My skills increased exponentially with each trip, but I never could quite catch my girlfriend, who after all had been skiing most of her life. That day on Bald Mountain, before I could say a word after we got off the lift, she shoved off down the hill and quickly disappeared around the first bend, leaving me alone and mesmerized at the top of the world. Gazing down that ice encrusted slope, I knew I was in over my head, but despite my best instincts, I set off after her anyway.

Things went wrong immediately. I’d never skied on such a steep, slippery surface before, and the first time I tried to turn, I just kept going straight. I caught the edge of my inside ski on the first mogul and catapulted head over heels, landing on my head with neck-breaking fierceness. Laying on my back, I looked up the hill. I’d gone maybe 30 feet. I pulled myself up and tried to cut horizontally across the run. Again, I immediately slid out of control, crashing in a mangled heap another 30 feet down the hill.

In my mind’s eye, I imagined that I could keep doing this—skiing 30 feet, crashing, getting up, skiing 30 feet, crashing, getting up—until the slope leveled out further down the run. I could make it in about 17 crashes or so, I speculated. But with each wipeout, I became progressively more exhausted. On the seventh fall, another faceplant into a mogul that separated me from my skis, which skittered down the hill without me, I gazed up into the icy blue Idaho sky and realized I was so worn out I couldn’t get back up. It was then that I remembered the final line from White Heat, when FBI agent Hank Fallon, played by Ed O’Brien, comments on Cody Jarrett’s incendiary fate.

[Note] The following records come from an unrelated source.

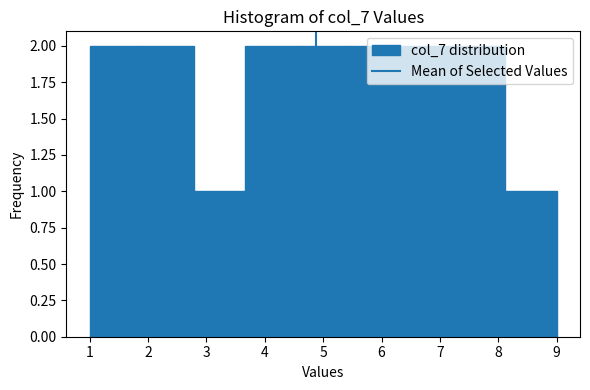

How tall is the bar that spans 5.4 to 6.3 on the x-axis? Neither the bar edges nor the heights are printed on the chart, so give them approximately, as read against the axes.

2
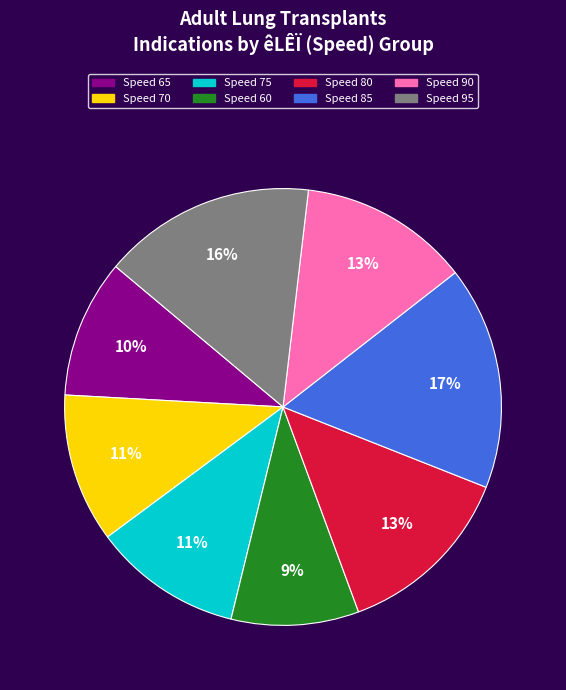

Is there any slice that represents more than half of the pie?

No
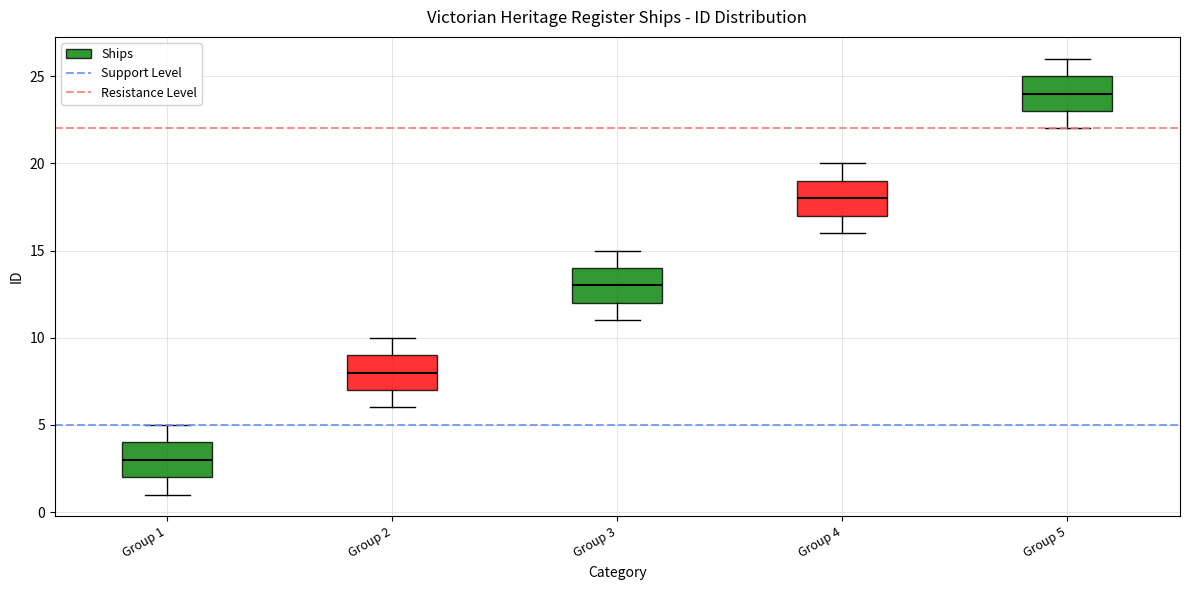

Reading left to right, transcribe this box plot: for each box, give where its median line is, the range the box spans, and where its two whiskers end, as read against the y-axis. The values are not printed on the chart, so give them approximately, as read against the axis.

Group 1: median 3, box 2 to 4, whiskers 1 to 5
Group 2: median 8, box 7 to 9, whiskers 6 to 10
Group 3: median 13, box 12 to 14, whiskers 11 to 15
Group 4: median 18, box 17 to 19, whiskers 16 to 20
Group 5: median 24, box 23 to 25, whiskers 22 to 26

“He finally got to the top of the world,” Fallon says. “And it blew right up in his face.”

I might have laid there all day, perhaps freezing to death, anything but getting up again and bulldozing my way down the slope. Then the sky was eclipsed by two masked faces wearing red jackets: the ski patrol. It didn’t bother me that both were female; I had descended into an abyss that was beyond humiliation. One of the women fetched my skis, then both helped me to my feet. Once my skis were re-attached to my boots, the other woman instructed me to grab her around the waist from behind and place my skis in between hers. Sweating profusely, I held on tight as she took us down the hill.

During the initial part of our descent, I thought I would never go skiing again. I just wasn’t any good at it. It was too expensive. It was a pastime for the rich. But gradually I got my wind back, and as we arrived at the second half of the run, which was far less steep than the top, the ski patrol woman brought us to a halt.

“Do you think you can make it from here?” she asked.

Much to my surprise, I answered yes.